Last week’s agreement on the use of CAC on Greek debt was the final measure the ISDA, a committee of bankers, had been waiting for in order to proceed. Immediately, the spot price of gold surged $40 per ounce. Gold has been making steady ground gaining its way over $1,700 an ounce after a tacit announcement concerning a third round of Quantitative Easing last week brought the price down as much as $100 per ounce. This extremely low level was not reflective of the demand in the market and so was very unsustainable.
The gold market has been waiting for a good reason to pop back and today’s deal on Greek debt amounts to that. While financial markets in the West have been playing out the motions of a delayed Quantitative Easing program, buying demand for gold in the East has continued at all-time record highs. The two biggest markets for gold on the planet, India and China, have been buying gold with increased frequency on the dip.

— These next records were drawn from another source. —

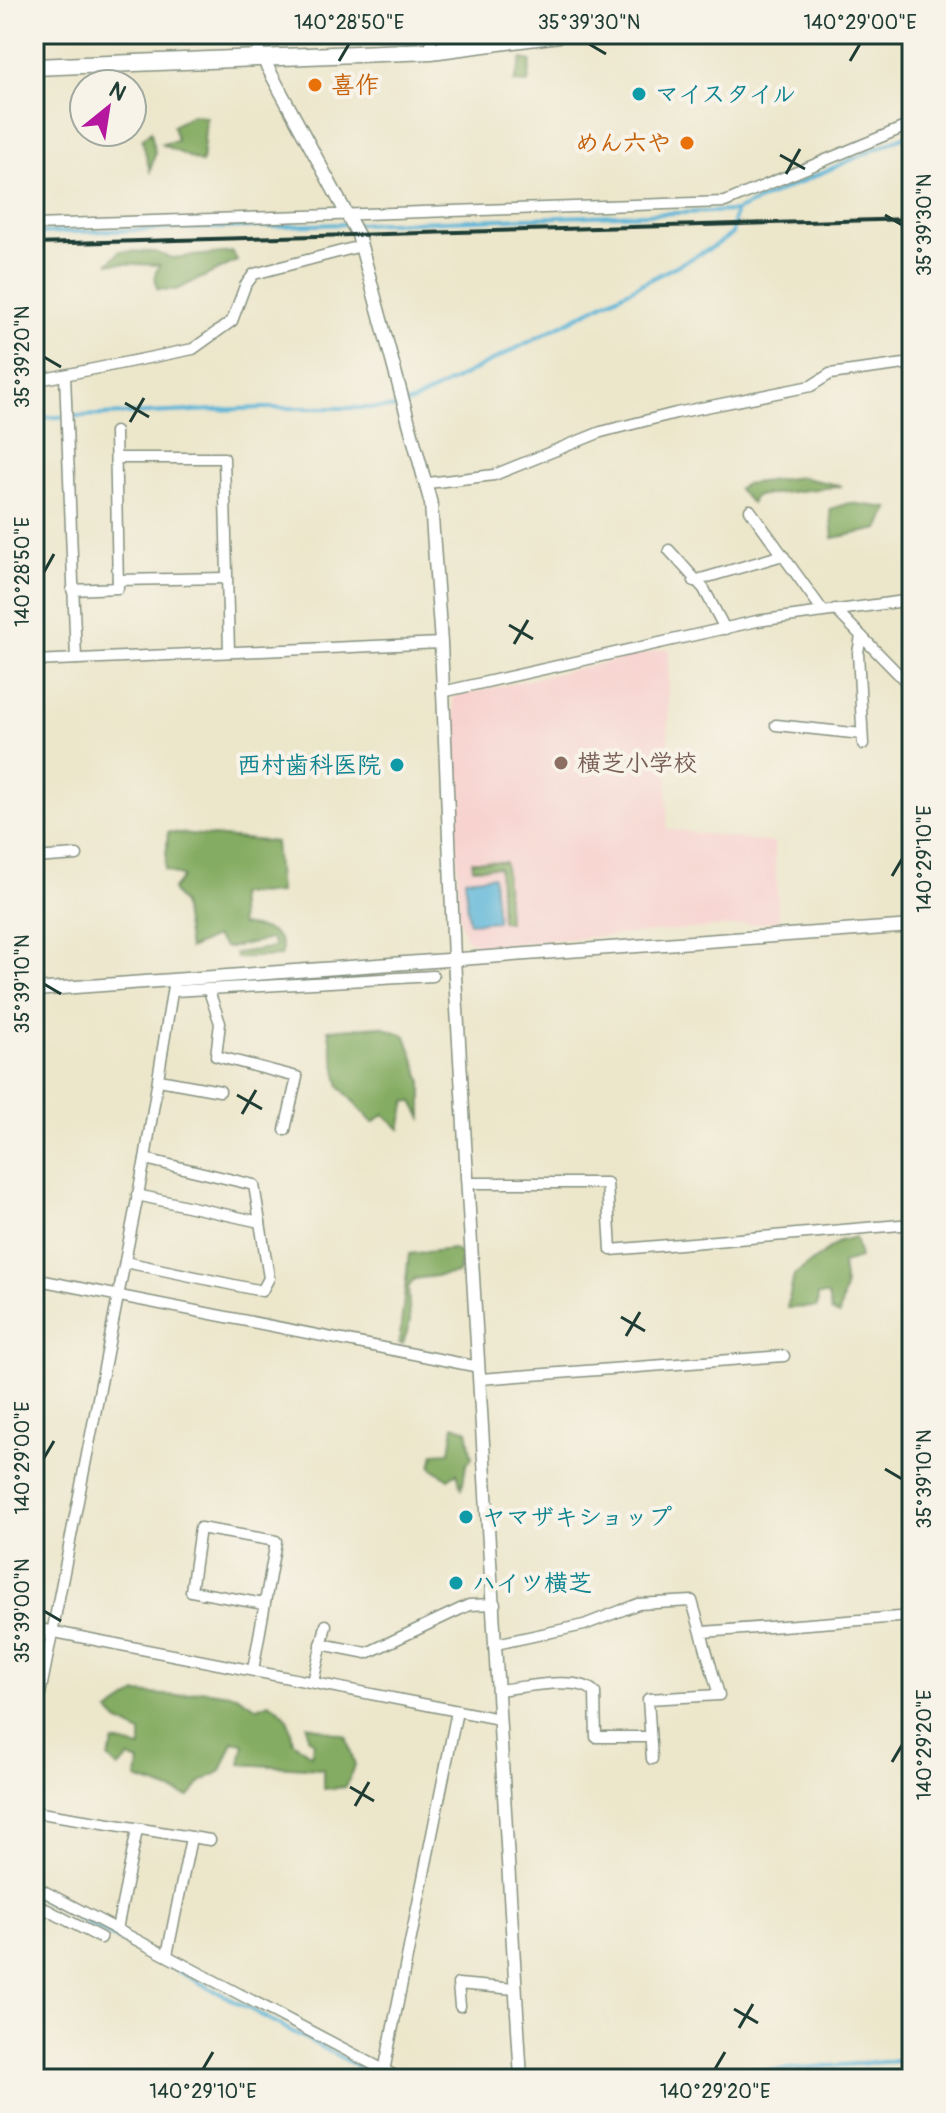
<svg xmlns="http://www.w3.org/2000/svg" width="946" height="2113" viewBox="0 0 946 2113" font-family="Pangolin,'Klee One',sans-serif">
<rect width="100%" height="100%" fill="#f7f3e8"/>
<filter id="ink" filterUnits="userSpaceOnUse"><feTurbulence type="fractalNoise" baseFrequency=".0125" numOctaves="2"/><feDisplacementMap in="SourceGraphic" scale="16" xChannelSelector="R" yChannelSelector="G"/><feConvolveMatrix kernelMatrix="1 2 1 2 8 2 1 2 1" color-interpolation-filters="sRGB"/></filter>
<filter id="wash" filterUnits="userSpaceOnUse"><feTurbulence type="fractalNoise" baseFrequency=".006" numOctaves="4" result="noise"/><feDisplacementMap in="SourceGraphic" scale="32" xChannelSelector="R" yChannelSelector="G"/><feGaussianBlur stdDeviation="1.8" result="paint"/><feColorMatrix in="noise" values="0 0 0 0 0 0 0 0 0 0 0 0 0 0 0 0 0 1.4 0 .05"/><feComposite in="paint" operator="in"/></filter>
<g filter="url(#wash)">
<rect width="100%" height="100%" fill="#ece6cb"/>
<polygon fill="#f7d0ce" points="669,648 667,829 774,843 779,922 480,946 470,941 465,937 459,918 453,697"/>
<g fill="#84ac62" stroke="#52744b" stroke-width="2">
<polygon points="522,59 531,61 528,83 514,82"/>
<polygon points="192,115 206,117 202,163 161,144 177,141 173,126"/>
<polygon points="151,131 155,153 150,171 142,139"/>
<polygon points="120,251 154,252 172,258 233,252 237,261 176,290 157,289 155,274 160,265 109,263"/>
<polygon points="800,477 842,486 755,496 751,503 738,489 745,484"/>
<polygon points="849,503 889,508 879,529 833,538 830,509"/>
<path d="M168,832L275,842L279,893L238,894L240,925C260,928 287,930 281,956L236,958L235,953L271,948L275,945L271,939L226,948L215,937L189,949L182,904L172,890L183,877L165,870Z"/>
<polygon points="472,861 505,862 508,922 501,921 499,867 473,868"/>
<polygon points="381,1026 406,1036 422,1081 422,1118 413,1102 406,1101 400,1129 384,1114 373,1123 340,1087 328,1030"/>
<polygon points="855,1237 860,1258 842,1263 845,1288 839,1315 831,1311 828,1295 818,1295 817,1307 787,1308 794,1275 840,1241"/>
<polygon points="453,1249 463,1255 458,1273 414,1279 408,1288 410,1322 403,1344 399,1343 409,1254"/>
<polygon points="454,1425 467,1430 472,1458 466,1465 462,1489 457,1473 448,1479 431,1467 434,1453 450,1452"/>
<path d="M203,1690L236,1695L258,1708L268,1703C287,1710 290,1723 293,1742L311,1755L314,1742L308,1737L307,1725L346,1736L355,1766L346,1787L323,1789V1769L240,1764L244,1744L233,1742L221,1771L200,1783L189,1797L137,1779L139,1762L129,1758L118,1768L108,1758L114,1742L141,1748V1733L119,1722L109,1712L137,1693L178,1696Z"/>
</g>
<polygon fill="#59b4d7" stroke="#3c7886" stroke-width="2" points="493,876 497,921 469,923 465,879"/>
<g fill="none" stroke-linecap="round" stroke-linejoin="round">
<g stroke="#59b4d7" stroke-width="4">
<polyline points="356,224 735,211 912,133"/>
<polyline points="34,233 347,224"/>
<polyline points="34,418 261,408 394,408 412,402 713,247 732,234 735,211"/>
<polyline points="34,1895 382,2079"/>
<polyline points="653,2079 912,2060"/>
</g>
</g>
</g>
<g filter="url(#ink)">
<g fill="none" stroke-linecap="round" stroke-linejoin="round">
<g stroke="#869280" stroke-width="13">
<g id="minor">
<polyline points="251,34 262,57"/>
<polyline points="431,34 431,51"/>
<polyline points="34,225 725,202 912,124"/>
<polyline points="65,375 76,659"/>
<polyline points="34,381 193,349 232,321 245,286 254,274 361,246"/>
<polyline points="117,458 224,458 229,652"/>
<polyline points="428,483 494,475 601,432 676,413 811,386 830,374 912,363"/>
<polyline points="750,510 823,611"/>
<polyline points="669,550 704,589 725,629"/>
<polyline points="118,580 226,578"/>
<polyline points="694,581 783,555"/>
<polyline points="72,590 118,588 115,432"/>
<polyline points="835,609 912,688"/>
<polyline points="861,636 858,653 863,744"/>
<polyline points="34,661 441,643"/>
<polyline points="442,692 757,621 912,600"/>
<polyline points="776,725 862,734"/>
<polyline points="34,858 77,855"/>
<polyline points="174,991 433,976"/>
<polyline points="209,991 220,1023 216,1056 297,1077 285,1130"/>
<polyline points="159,1080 220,1091"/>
<polyline points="468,1183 607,1183 611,1250 912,1224"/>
<polyline points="137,1195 260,1222"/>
<polyline points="125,1262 262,1291 269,1278 254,1185 145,1159"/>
<polyline points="34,1279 479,1367"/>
<polyline points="480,1379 784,1356"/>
<polyline points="34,1628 499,1719"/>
<polyline points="703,1632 912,1616"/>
<polyline points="321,1644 367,1653 469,1605 495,1604"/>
<polyline points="496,1644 584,1625 638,1604 692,1601 719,1695 648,1699 652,1759"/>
<polyline points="253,1670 276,1541 200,1528 191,1591 264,1604"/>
<polyline points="313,1682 326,1625"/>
<path d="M498,1690C520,1688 581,1674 595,1693L596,1737H650"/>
<polyline points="34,1725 145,1159 174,980"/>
<polyline points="34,1812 210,1840"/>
<polyline points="34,1886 401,2079"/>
<polyline points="34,1903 101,1938"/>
<polyline points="117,1929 137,1830"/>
<polyline points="167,1955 191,1838"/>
<polyline points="460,2006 458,1984 515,1989"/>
<polyline points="384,2071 457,1711"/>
</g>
</g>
<g stroke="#869280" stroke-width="15">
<g id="tertiary">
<polyline points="262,57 358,235 431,504 441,643 454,959 521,2079"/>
<polyline points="34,990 912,926"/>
</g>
</g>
<g stroke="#869280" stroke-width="19">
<polyline id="trunk" points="34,67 431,51 559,34"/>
</g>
<use href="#minor" stroke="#fff" stroke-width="10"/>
<use href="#tertiary" stroke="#fff" stroke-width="12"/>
<use href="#trunk" stroke="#fff" stroke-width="16"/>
<polyline stroke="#1f3d34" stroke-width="4" points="34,244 912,219"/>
</g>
</g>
<path fill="none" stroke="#1f3d34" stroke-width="3" d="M589,44L606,54M339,61L349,44M850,61L860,44M780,155L805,169M786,174L800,149M885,215L902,225M44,357L61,367M125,403L149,417M130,422L144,398M44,572L54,554M509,625L533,639M514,644L528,620M892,876L902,859M44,984L61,994M237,1095L262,1109M242,1114L256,1090M621,1317L645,1331M626,1336L640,1312M44,1458L54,1441M885,1469L902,1479M44,1611L61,1621M892,1762L902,1745M350,1787L374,1801M355,1806L369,1782M734,2009L758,2023M739,2028L753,2004M203,2069L213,2052M715,2069L725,2052"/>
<g fill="#e8710a" stroke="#f7f3e8" stroke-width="3">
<circle cx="315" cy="85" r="8"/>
<circle cx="687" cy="143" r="8"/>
</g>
<g fill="#0f9aa8" stroke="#f7f3e8" stroke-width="3">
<circle cx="639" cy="94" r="8"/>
<circle cx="397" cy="765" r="8"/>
<circle cx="466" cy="1517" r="8"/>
<circle cx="456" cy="1583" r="8"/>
</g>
<circle fill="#8d6e63" stroke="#f7f3e8" stroke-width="3" cx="561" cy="763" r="8"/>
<g text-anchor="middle" stroke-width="8" stroke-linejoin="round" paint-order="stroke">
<g font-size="24" font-weight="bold" fill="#c56008" stroke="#f7f3e8" text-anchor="start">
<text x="331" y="93">喜作</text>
<text x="671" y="151" text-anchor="end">めん六や</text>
</g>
<g font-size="24" font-weight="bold" fill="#0d838f" stroke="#f7f3e8" text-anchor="start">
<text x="655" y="102">マイスタイル</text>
<text x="381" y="773" text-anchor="end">西村歯科医院</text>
<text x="482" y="1525">ヤマザキショップ</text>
<text x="472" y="1591">ハイツ横芝</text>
</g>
<g font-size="24" font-weight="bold" fill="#785e54" stroke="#f7f3e8" text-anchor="start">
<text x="577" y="771">横芝小学校</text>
</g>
</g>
<rect width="946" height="2113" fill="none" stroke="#f7f3e8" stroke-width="88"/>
<g transform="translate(108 108) rotate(30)"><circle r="38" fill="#f7f3e8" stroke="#a1aaa0" stroke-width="2"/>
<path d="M0-6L14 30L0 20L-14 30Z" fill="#b5179e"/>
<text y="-12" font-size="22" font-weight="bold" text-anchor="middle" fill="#1f3d34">N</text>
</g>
<rect x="44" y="44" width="858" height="2025" fill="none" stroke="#1f3d34" stroke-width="3"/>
<g font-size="20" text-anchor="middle" fill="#1f3d34">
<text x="349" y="29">140°28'50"E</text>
<text x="589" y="29">35°39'30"N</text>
<text x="860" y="29">140°29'00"E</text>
<text transform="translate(924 225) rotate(-90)" y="7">35°39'30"N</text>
<text transform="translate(22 357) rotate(-90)" y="7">35°39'20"N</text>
<text transform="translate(22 572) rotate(-90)" y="7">140°28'50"E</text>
<text transform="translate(924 859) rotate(-90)" y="7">140°29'10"E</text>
<text transform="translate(22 984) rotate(-90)" y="7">35°39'10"N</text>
<text transform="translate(22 1458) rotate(-90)" y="7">140°29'00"E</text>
<text transform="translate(924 1479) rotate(-90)" y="7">35°39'10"N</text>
<text transform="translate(22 1611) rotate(-90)" y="7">35°39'00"N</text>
<text transform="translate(924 1745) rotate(-90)" y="7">140°29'20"E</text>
<text x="203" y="2098">140°29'10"E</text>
<text x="715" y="2098">140°29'20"E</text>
</g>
</svg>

The fundamentals are returning to the market with the spot price of gold again over $1,700 per ounce. Of course, further decreases in price are always possible, but absent a foreign stimulus, the market has intact fundamentals for much higher pricing. Citigroup this week released a report raising and lengthening its projection for the price of gold, placing gold at $2,400 an ounce within the year. Persistent low interest rates and continued inflationary policies at the Federal Reserve present the best fundamental dynamic for gold breaching its all-time nominal high of $1,922 per ounce realized on September 6, 2011.
The latest debt deal out of Greece is a sign that the Mediterranean country is limping forward, but that the gold market has been waiting to burst out and open and today’s increase is just the beginning.